Prehistoric hunter-gatherers made use of every kind of plant in their environment, including cereal grasses if they were available. We know that hunter-gatherers living in Europe ground grain into flour [as far back as 32,000 years ago](https://www.npr.org/sections/thesalt/2015/09/14/440292003/paleo-people-were-making-flour-32-000-years-ago). We know that hunter-gatherers in Australia regularly gathered grains to make flour even though they didn’t farm. Grains would have been an especially valuable food source to hunter-gatherers because they were storable, and could be processed into a wide variety of foods (including beer). In fact, granaries have been found that predate agriculture, which means wild grains were being harvested and stored long before farming. There is evidence of small-scale farming [as far back as 23,000 years ago in Israel](https://www.sci.news/archaeology/science-farming-ohalo-ii-israel-03052.html)
Anthropologists today don’t really like the term hunter-gatherer very much. They prefer to refer to a *foraging spectrum*. This includes a range of getting food from both wild and cultivated food sources. So the question really is why they moved on the spectrum from mostly wild food sources to mostly domesticated.
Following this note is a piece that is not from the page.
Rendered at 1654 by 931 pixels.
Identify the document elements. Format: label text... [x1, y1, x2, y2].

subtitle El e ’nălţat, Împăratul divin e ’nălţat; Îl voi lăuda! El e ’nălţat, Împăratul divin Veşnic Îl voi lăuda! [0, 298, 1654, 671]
The answer is much debated, but it certainly has to do with a combination of climate and increasing population. Studies of modern-day hunter-gatherers have shown they know how to grow crops, they just have no incentive since they can procure everything they need directly from nature because their numbers are so small.
There were probably several experiments in growing food in previous eras, but the climate was too variable, cool and arid for cultivation of cereals–or anything else–to be viable for very long. That previous climate period, known as the *Pleistocene*, meant that we couldn’t have started farming earlier even if we wanted to. That all changed once we entered the current climate period, known as the *Holocene*. This has led [some researchers](http://www.des.ucdavis.edu/faculty/Richerson/AgOrigins_2_12_01.pdf) to speculate that farming was “impossible during the Pleistocene but mandatory during the Holocene.”
The first agricultural technique was probably something called *flood retreat* agriculture. In this technique, seeds are sown on the ground that has been naturally disturbed by flooding. This is one reason why the first agrarian civilizations developed in river valleys all over the world. These societies were able to support more people, and over thousands of years these larger populations pushed all other lifeways (including modern hunter-gatherers) aside.
Increasing populations then became dependent on cereal grains and their associated products (bread, porridge, gruel, beer) to survive and keep large numbers of people alive. Because they ripen above ground at the same time, they made taxation easier. It’s also a tempting target for other societies to raid, including nomadic pastoralists. And because farming is so laborious, it provided an incentive for slavery, which is a negative for most hunter-gatherer groups (since you have to gather enough food to feed yourself and your slaves.) Hence the subsequent rise of states and cities, and everything else.